Today, let’s talk about pitching. A pitcher’s arm is vital to the progress of a baseball game. It is treated with kid gloves, wrapped, iced, and then delicately placed in a jacket the second the pitcher steps into the dugout for a brief inning intermission.
But the arm alone isn’t necessarily what’s behind a pitch. Pitching, as baseball enthusiasts already know, is a full-body affair, and researchers now know what parts of the body provide the most power to a pitch.
Madhusudhan Venkadesan, a mechanical engineering professor at Yale, has been studying baseball players for years, using 3D scanners to document pitchers pitching, and also building models in his lab capable of recreating the throwing motion.
He’s found three main components in the human body that drive our rather unique ability to propel an object with considerable speed and accuracy at a target.
The first is the waist, which is where the power for a pitch comes from. A pitcher twists his waist into all kinds of contortions during a pitch, taking a giant step forward, and rotating his body as he gets ready to throw the ball. The power generated in the waist then shifts up towards the shoulder and collarbone.
The socket, which the collarbone fits into in the shoulder, is called the glenoid joint. That joint is structured so that the arm can become a lever, translating the energy from the waist and the rest of the body into the arm.
And what about that arm? It is still important, even if not the most powerful part of the pitch. Human arm bones have a slight twist in their humerus (upper arm bone). That twist, Venkadesan says, is what lets the arm rotate back considerably, increasing the energy stored in the arm, which is released as the ball is thrown.

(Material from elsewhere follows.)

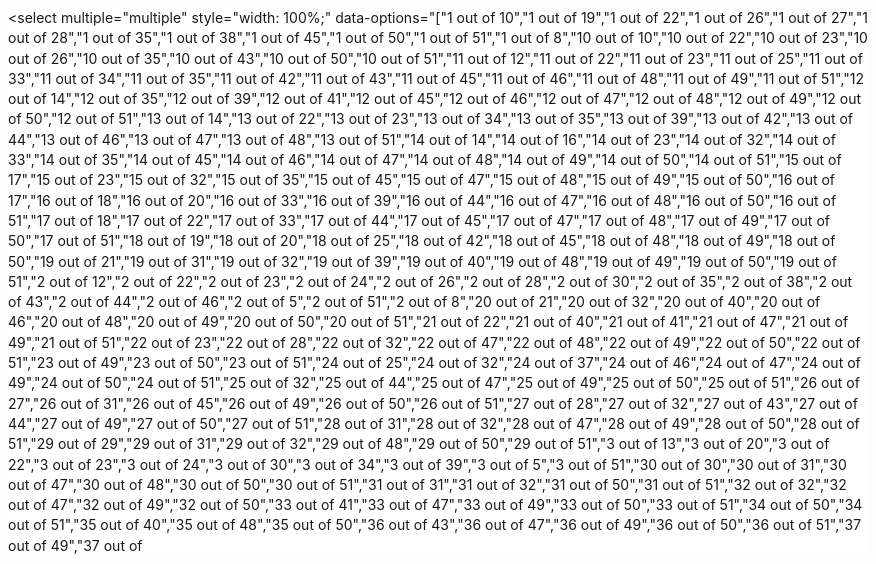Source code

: <select multiple=\"multiple\" style=\"width: 100%;\" data-options=\"[&quot;1 out of 10&quot;,&quot;1 out of 19&quot;,&quot;1 out of 22&quot;,&quot;1 out of 26&quot;,&quot;1 out of 27&quot;,&quot;1 out of 28&quot;,&quot;1 out of 35&quot;,&quot;1 out of 38&quot;,&quot;1 out of 45&quot;,&quot;1 out of 50&quot;,&quot;1 out of 51&quot;,&quot;1 out of 8&quot;,&quot;10 out of 10&quot;,&quot;10 out of 22&quot;,&quot;10 out of 23&quot;,&quot;10 out of 26&quot;,&quot;10 out of 35&quot;,&quot;10 out of 43&quot;,&quot;10 out of 50&quot;,&quot;10 out of 51&quot;,&quot;11 out of 12&quot;,&quot;11 out of 22&quot;,&quot;11 out of 23&quot;,&quot;11 out of 25&quot;,&quot;11 out of 33&quot;,&quot;11 out of 34&quot;,&quot;11 out of 35&quot;,&quot;11 out of 42&quot;,&quot;11 out of 43&quot;,&quot;11 out of 45&quot;,&quot;11 out of 46&quot;,&quot;11 out of 48&quot;,&quot;11 out of 49&quot;,&quot;11 out of 51&quot;,&quot;12 out of 14&quot;,&quot;12 out of 35&quot;,&quot;12 out of 39&quot;,&quot;12 out of 41&quot;,&quot;12 out of 45&quot;,&quot;12 out of 46&quot;,&quot;12 out of 47&quot;,&quot;12 out of 48&quot;,&quot;12 out of 49&quot;,&quot;12 out of 50&quot;,&quot;12 out of 51&quot;,&quot;13 out of 14&quot;,&quot;13 out of 22&quot;,&quot;13 out of 23&quot;,&quot;13 out of 34&quot;,&quot;13 out of 35&quot;,&quot;13 out of 39&quot;,&quot;13 out of 42&quot;,&quot;13 out of 44&quot;,&quot;13 out of 46&quot;,&quot;13 out of 47&quot;,&quot;13 out of 48&quot;,&quot;13 out of 51&quot;,&quot;14 out of 14&quot;,&quot;14 out of 16&quot;,&quot;14 out of 23&quot;,&quot;14 out of 32&quot;,&quot;14 out of 33&quot;,&quot;14 out of 35&quot;,&quot;14 out of 45&quot;,&quot;14 out of 46&quot;,&quot;14 out of 47&quot;,&quot;14 out of 48&quot;,&quot;14 out of 49&quot;,&quot;14 out of 50&quot;,&quot;14 out of 51&quot;,&quot;15 out of 17&quot;,&quot;15 out of 23&quot;,&quot;15 out of 32&quot;,&quot;15 out of 35&quot;,&quot;15 out of 45&quot;,&quot;15 out of 47&quot;,&quot;15 out of 48&quot;,&quot;15 out of 49&quot;,&quot;15 out of 50&quot;,&quot;16 out of 17&quot;,&quot;16 out of 18&quot;,&quot;16 out of 20&quot;,&quot;16 out of 33&quot;,&quot;16 out of 39&quot;,&quot;16 out of 44&quot;,&quot;16 out of 47&quot;,&quot;16 out of 48&quot;,&quot;16 out of 50&quot;,&quot;16 out of 51&quot;,&quot;17 out of 18&quot;,&quot;17 out of 22&quot;,&quot;17 out of 33&quot;,&quot;17 out of 44&quot;,&quot;17 out of 45&quot;,&quot;17 out of 47&quot;,&quot;17 out of 48&quot;,&quot;17 out of 49&quot;,&quot;17 out of 50&quot;,&quot;17 out of 51&quot;,&quot;18 out of 19&quot;,&quot;18 out of 20&quot;,&quot;18 out of 25&quot;,&quot;18 out of 42&quot;,&quot;18 out of 45&quot;,&quot;18 out of 48&quot;,&quot;18 out of 49&quot;,&quot;18 out of 50&quot;,&quot;19 out of 21&quot;,&quot;19 out of 31&quot;,&quot;19 out of 32&quot;,&quot;19 out of 39&quot;,&quot;19 out of 40&quot;,&quot;19 out of 48&quot;,&quot;19 out of 49&quot;,&quot;19 out of 50&quot;,&quot;19 out of 51&quot;,&quot;2 out of 12&quot;,&quot;2 out of 22&quot;,&quot;2 out of 23&quot;,&quot;2 out of 24&quot;,&quot;2 out of 26&quot;,&quot;2 out of 28&quot;,&quot;2 out of 30&quot;,&quot;2 out of 35&quot;,&quot;2 out of 38&quot;,&quot;2 out of 43&quot;,&quot;2 out of 44&quot;,&quot;2 out of 46&quot;,&quot;2 out of 5&quot;,&quot;2 out of 51&quot;,&quot;2 out of 8&quot;,&quot;20 out of 21&quot;,&quot;20 out of 32&quot;,&quot;20 out of 40&quot;,&quot;20 out of 46&quot;,&quot;20 out of 48&quot;,&quot;20 out of 49&quot;,&quot;20 out of 50&quot;,&quot;20 out of 51&quot;,&quot;21 out of 22&quot;,&quot;21 out of 40&quot;,&quot;21 out of 41&quot;,&quot;21 out of 47&quot;,&quot;21 out of 49&quot;,&quot;21 out of 51&quot;,&quot;22 out of 23&quot;,&quot;22 out of 28&quot;,&quot;22 out of 32&quot;,&quot;22 out of 47&quot;,&quot;22 out of 48&quot;,&quot;22 out of 49&quot;,&quot;22 out of 50&quot;,&quot;22 out of 51&quot;,&quot;23 out of 49&quot;,&quot;23 out of 50&quot;,&quot;23 out of 51&quot;,&quot;24 out of 25&quot;,&quot;24 out of 32&quot;,&quot;24 out of 37&quot;,&quot;24 out of 46&quot;,&quot;24 out of 47&quot;,&quot;24 out of 49&quot;,&quot;24 out of 50&quot;,&quot;24 out of 51&quot;,&quot;25 out of 32&quot;,&quot;25 out of 44&quot;,&quot;25 out of 47&quot;,&quot;25 out of 49&quot;,&quot;25 out of 50&quot;,&quot;25 out of 51&quot;,&quot;26 out of 27&quot;,&quot;26 out of 31&quot;,&quot;26 out of 45&quot;,&quot;26 out of 49&quot;,&quot;26 out of 50&quot;,&quot;26 out of 51&quot;,&quot;27 out of 28&quot;,&quot;27 out of 32&quot;,&quot;27 out of 43&quot;,&quot;27 out of 44&quot;,&quot;27 out of 49&quot;,&quot;27 out of 50&quot;,&quot;27 out of 51&quot;,&quot;28 out of 31&quot;,&quot;28 out of 32&quot;,&quot;28 out of 47&quot;,&quot;28 out of 49&quot;,&quot;28 out of 50&quot;,&quot;28 out of 51&quot;,&quot;29 out of 29&quot;,&quot;29 out of 31&quot;,&quot;29 out of 32&quot;,&quot;29 out of 48&quot;,&quot;29 out of 50&quot;,&quot;29 out of 51&quot;,&quot;3 out of 13&quot;,&quot;3 out of 20&quot;,&quot;3 out of 22&quot;,&quot;3 out of 23&quot;,&quot;3 out of 24&quot;,&quot;3 out of 30&quot;,&quot;3 out of 34&quot;,&quot;3 out of 39&quot;,&quot;3 out of 5&quot;,&quot;3 out of 51&quot;,&quot;30 out of 30&quot;,&quot;30 out of 31&quot;,&quot;30 out of 47&quot;,&quot;30 out of 48&quot;,&quot;30 out of 50&quot;,&quot;30 out of 51&quot;,&quot;31 out of 31&quot;,&quot;31 out of 32&quot;,&quot;31 out of 50&quot;,&quot;31 out of 51&quot;,&quot;32 out of 32&quot;,&quot;32 out of 47&quot;,&quot;32 out of 49&quot;,&quot;32 out of 50&quot;,&quot;33 out of 41&quot;,&quot;33 out of 47&quot;,&quot;33 out of 49&quot;,&quot;33 out of 50&quot;,&quot;33 out of 51&quot;,&quot;34 out of 50&quot;,&quot;34 out of 51&quot;,&quot;35 out of 40&quot;,&quot;35 out of 48&quot;,&quot;35 out of 50&quot;,&quot;36 out of 43&quot;,&quot;36 out of 47&quot;,&quot;36 out of 49&quot;,&quot;36 out of 50&quot;,&quot;36 out of 51&quot;,&quot;37 out of 49&quot;,&quot;37 out of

But humans didn’t evolve for baseball, so why are we so good at throwing things? Venkadesan notes that the waist, glenoid joint and twisted humerus appear in the fossil record around the same time as evidence of human hunting (1.8 million years ago). What better way to kill prey from a distance than by throwing something at it? At a distance, there’s no claws, no teeth, no problem.
So, this baseball season, as we watch curveballs and fastballs and sliders heading over home plate, and lament the state of the bullpen, take a minute to appreciate the biology behind the throw. Oh, and go team!